In places like South Africa especially in the black communities when you come out of the closet and say you are a full blown Atheist they start deserting you and telling each other that you are satanic and got possessed by forces of the dark.. Worse part, I only listen to heavymetal rock and have posters of Slayer and Black Sabbath on my bedroom wall.. And yeah, after going through that process of being named Luciferian, I decided its better if I keep my thoughts a secret..
Well I have to make sure I restrain myself sometimes -- isn't always easy to do.

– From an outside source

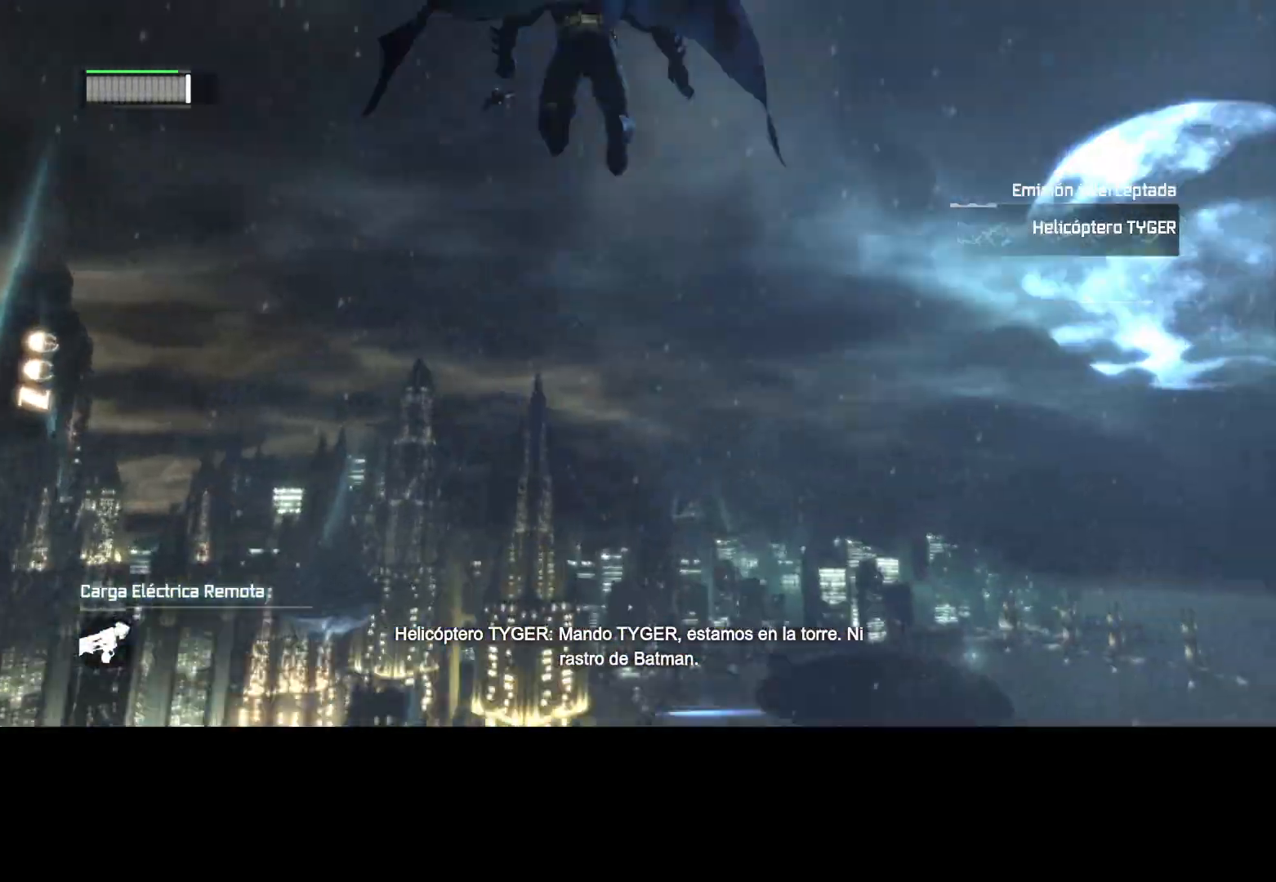
{"keys": ["ctrl", "w"], "mouse": [], "events": [[400, "ctrl", "down"], [400, "mouse_left", "up"], [400, "mouse_right", "up"]]}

I'm very much in the closet. My wife has no idea. The only people who know are a couple of people I work with that are of similar belief. We all work in this small southern town where there are 7 churches and no stoplights. I quit believig about 2 years ago (I think I disbelieved longer than that but didn't really come to grips with it until then) My wife has been a believer since childhood and is actually a very strong rational thinker but refuses to apply it to her beliefs as that might "lead me down Satan's path" (her words). We live with her mother who is 80 years old and has the logical reasoning skills of a 3 year old. (Anything she doesn't understand is "stupid!") THis woman sends a total of about $100 a month to various televangelists. I know i'm being dishonest and living a lie but at the same time.......it's just hard. I feel like that if I came out to my wife she'd divorce me and keep my son away. The first part would hurt, but I could live with it. That boy of mine, however, is my universe....I guess as a parent you have to make a lot of decisions and do things that don't make a whole lot of sense. I guess I'd rather be here to protect him from the full force of the crazy than to let him get it undiluted. But at least somebody in my real life knows what i'm going through and can sympathize.